=== EXERCISE DESCRIPTION ===
Give an exact copy of the line that has "Manual (Version 1.0)**" and of every line below it, through the last, with nothing else.

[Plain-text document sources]
┏━━
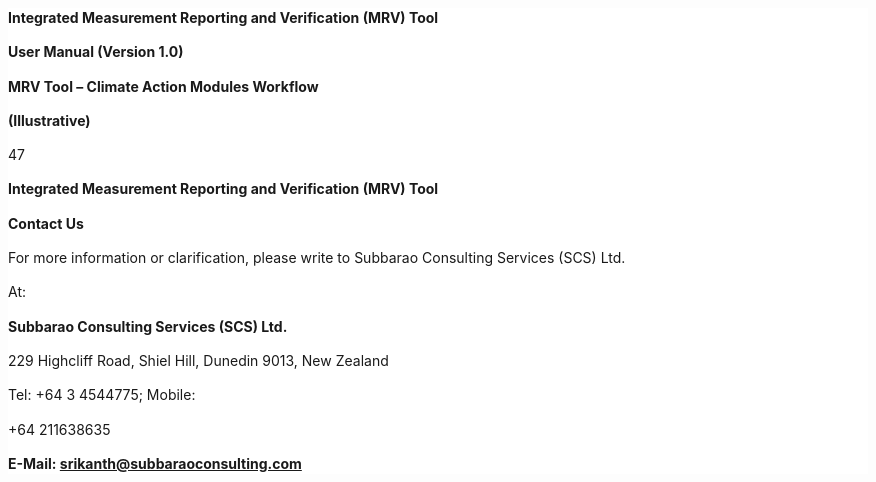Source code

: 

**Integrated Measurement Reporting and Verification (MRV) Tool**

**User Manual (Version 1.0)**

**MRV Tool – Climate Action Modules Workflow**

**(Illustrative)**

47






**Integrated Measurement Reporting and Verification (MRV) Tool**

**Contact Us**

For more information or clarification, please write to Subbarao Consulting Services (SCS) Ltd.

At:

**Subbarao Consulting Services (SCS) Ltd.**

229 Highcliff Road, Shiel Hill, Dunedin 9013, New Zealand

Tel: +64 3 4544775; Mobile:

+64 211638635

**E-Mail: <srikanth@subbaraoconsulting.com>**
┗━━
=== EXPECTED ANSWER ===
**User Manual (Version 1.0)**

**MRV Tool – Climate Action Modules Workflow**

**(Illustrative)**

47






**Integrated Measurement Reporting and Verification (MRV) Tool**

**Contact Us**

For more information or clarification, please write to Subbarao Consulting Services (SCS) Ltd.

At:

**Subbarao Consulting Services (SCS) Ltd.**

229 Highcliff Road, Shiel Hill, Dunedin 9013, New Zealand

Tel: +64 3 4544775; Mobile:

+64 211638635

**E-Mail: <srikanth@subbaraoconsulting.com>**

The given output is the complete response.